Jason Hickel Profile picture
Professor at ICTA-UAB and Visiting Senior Fellow at LSE • Author of THE DIVIDE and LESS IS MORE • Global inequality, political economy and ecological economics

Jul 29, 13 tweets

In this new paper we calculate the unequal exchange of labour between the global North and global South. The results are quite staggering. You'll want to look at this... 🧵

nature.com/articles/s4146…

First, a crucial point. Workers in the global South contribute 90% of the labour that powers the world economy, and 91% of labour for international trade.

The South provides the majority of the world's labour in all sectors (including 93% of global manufacturing labour).

And a lot of this is high-skill labour.

The South now contributes more high-skilled labour to the world economy than all the high-, medium- and low-skilled labour contributions of the global North combined.

But... global wage inequalities are truly massive. Southern wages are 87–95% lower than Northern wages for work of equal skill.

And the wage gaps are getting worse.

Is this because the South performs labour in primary sectors while the North performs labour in secondary sectors?

No. Southern wages are 83–98% lower than Northern wages for work of equal skill within the same sector.

There is nothing normal about this. These wage inequalities are a result of imperialist dynamics in the world economy that act to suppress wages and consumption in the global South. Why? Because it massively benefits Northern capital.

Systematic price inequalities mean that for every hour of embodied labour the South imports from the North, they have to export 11 hours to "pay" for it.
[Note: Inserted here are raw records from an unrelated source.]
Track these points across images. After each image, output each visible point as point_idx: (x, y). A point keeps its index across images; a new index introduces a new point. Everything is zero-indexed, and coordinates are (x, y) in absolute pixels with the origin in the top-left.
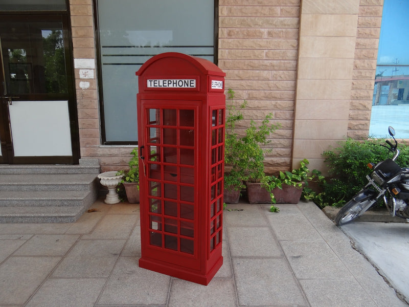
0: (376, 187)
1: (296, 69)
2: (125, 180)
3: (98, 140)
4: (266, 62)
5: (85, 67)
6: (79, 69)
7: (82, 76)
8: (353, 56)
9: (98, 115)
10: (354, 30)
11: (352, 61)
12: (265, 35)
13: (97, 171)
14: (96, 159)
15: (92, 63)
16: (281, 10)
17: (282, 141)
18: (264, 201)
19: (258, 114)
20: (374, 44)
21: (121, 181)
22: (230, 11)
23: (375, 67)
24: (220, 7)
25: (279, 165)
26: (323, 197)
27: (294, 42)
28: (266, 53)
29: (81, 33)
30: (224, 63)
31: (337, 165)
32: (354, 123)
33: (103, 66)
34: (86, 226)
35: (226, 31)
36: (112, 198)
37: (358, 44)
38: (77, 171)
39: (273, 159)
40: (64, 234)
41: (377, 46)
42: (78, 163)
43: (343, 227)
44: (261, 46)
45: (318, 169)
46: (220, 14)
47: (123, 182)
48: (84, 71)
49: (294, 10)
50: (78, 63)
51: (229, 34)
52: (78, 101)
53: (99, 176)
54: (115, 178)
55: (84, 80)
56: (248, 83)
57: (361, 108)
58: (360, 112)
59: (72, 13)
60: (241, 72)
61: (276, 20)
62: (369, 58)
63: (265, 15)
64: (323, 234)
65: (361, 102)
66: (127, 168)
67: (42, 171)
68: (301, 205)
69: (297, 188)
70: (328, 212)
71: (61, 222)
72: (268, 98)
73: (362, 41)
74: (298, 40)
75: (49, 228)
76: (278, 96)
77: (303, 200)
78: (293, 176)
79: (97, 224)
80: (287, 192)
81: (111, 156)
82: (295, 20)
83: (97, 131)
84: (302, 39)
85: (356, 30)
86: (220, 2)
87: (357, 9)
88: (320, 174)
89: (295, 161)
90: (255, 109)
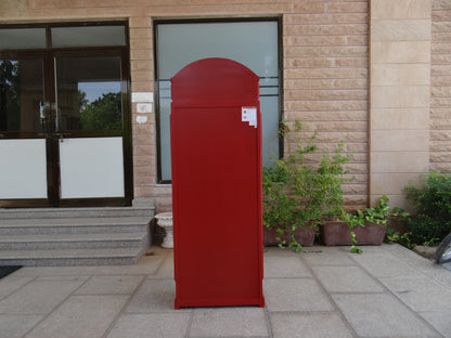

This results in large net flows of value from South to North.

In 2021, the North net-appropriated 826 billion hours of labour from the global South. This occurs across all skill levels and sectors (sectors visible in the red graph at top of thread).

That's more labour than what is rendered by all workers in the US and Europe combined.

Roughly 50% of all labour that is consumed in the North is net-appropriated from the South.

This means that without unequal exchange, Northern economies would have to reduce their consumption by half, or double their working hours.

If the net-appropriated labour were valued in terms of Northern wages by skill level, it would total €16.9 trillion in in 2021. Or €310 trillion over the whole period from 1995-2021.

This is labour that could be mobilized to meet human needs and achieve national development objectives in the South (if Southern states and workers had greater control over production), but instead is siphoned away to support consumption and accumulation in the imperial core.

The paper is published in Nature Communications. A big congratulations to my brilliant co-authors, @morenahanbury and Felix Barbour. Stay tuned for more from each of them soon!

You can read it open-access here: nature.com/articles/s4146…

An important implication of this: the global North model of a "service economy" is not universalizable. It exists because the North can appropriate labour in agriculture and manufacturing from the global South. This is a reality that development pundits need to grapple with.